Lettre à Léo Bureau-Blouin

Photo: Jacques Boissinot

Cher Léo,

On ne se connaît pas, mais, comme des centaines de milliers de Québécois, j’ai l’impression de te connaître.

Même si je suis favorable à une hausse des droits de scolarité (accompagnée d’une hausse comparable de l’aide financière), je n’ai pu qu’admirer l’intelligence, le calme, la pondération et la dignité avec lesquels tu t’es acquitté de tes responsabilités comme président de la FECQ et représentant de quelques dizaines de milliers d’étudiants. L’éloquence aussi.

J’ajouterais que tu as démontré de la classe, la vraie, pas celle qui ne se résume qu’à un slogan creux en lettres majuscules.

Mais là, je pense que tu commets une grosse erreur. Il est fort possible que tu sois élu si des élections ont lieu début septembre. Mais tu ne rendras service à personne, ni à toi, ni à nous, tes futurs commettants. Seulement au Parti québécois, bien content d’avoir un candidat si populaire.

Tu possèdes manifestement les qualités qui feront de toi, un jour, un politicien dont on a besoin. Mais il te manque encore un peu de vécu. Aux âmes bien nées, la valeur n’attend pas le nombre des années, dira-t-on. C’est vrai, mais ce n’est pas qu’une question de valeur. Plutôt d’expériences diverses, de voyages, de vécus, d’avoir aussi complété tes études et travaillé un peu. D’avoir passé quelques années parmi nous, simples mortels, avant de t’enfermer dans la bulle politicienne.

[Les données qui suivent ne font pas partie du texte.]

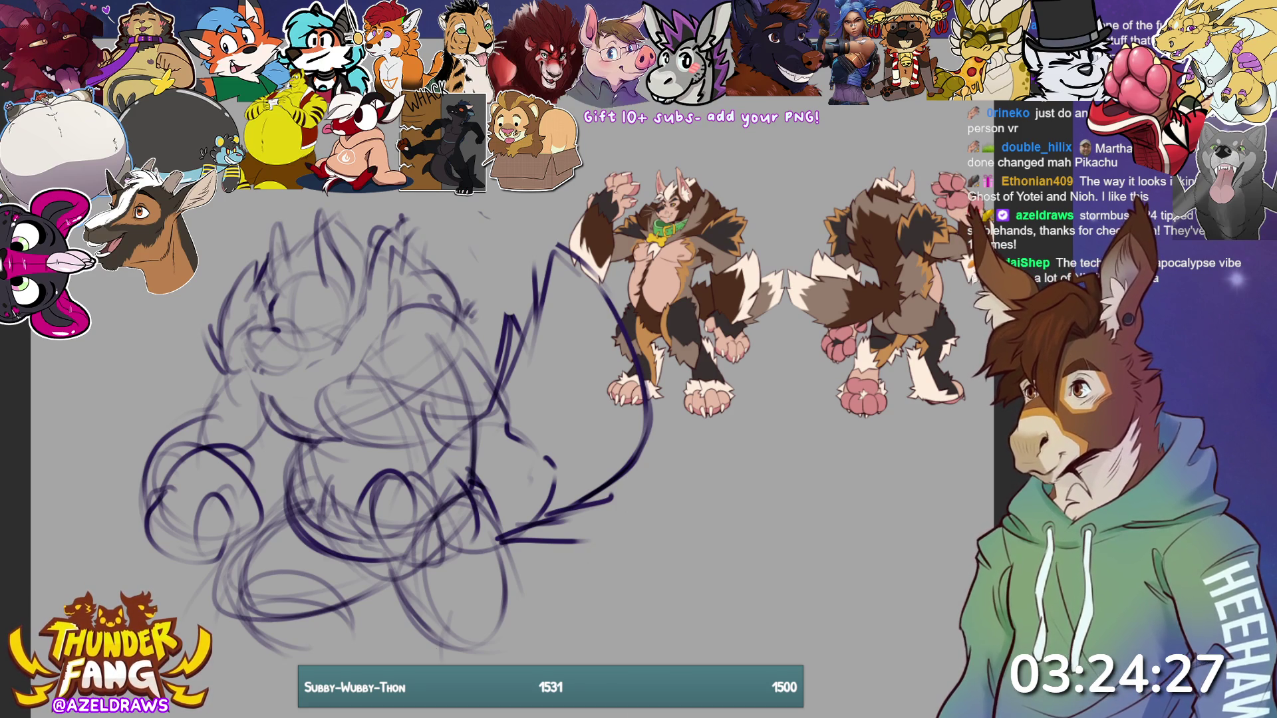
- Fade the dark purple rough sketch layer to light grey-purple with the opacity shortcut 5
key("5")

Ou, plus simplement, d’avoir eu le temps de développer une certaine idée du Québec. Certains vont me traiter de paternaliste, mais ce n’est pas exagéré de dire qu’on connaît bien peu de choses à 20 ans. qu’à 20 ans, on peut encore aller se chercher un peu de bagage.

Peut-être as-tu pensé qu’il fallait profiter du train qui passe. C’est vrai que ça peut sembler la chance d’une vie. Qui sait si ton étoile brillera autant dans trois, quatre ou cinq ans?

Mais le plus grand danger pour toi et pour ta future carrière, et pour nous, citoyens, qui avons besoin de politiciens de qualité, n’est pas que tu restes en retrait, ou même que tu te fasses battre lors des élections.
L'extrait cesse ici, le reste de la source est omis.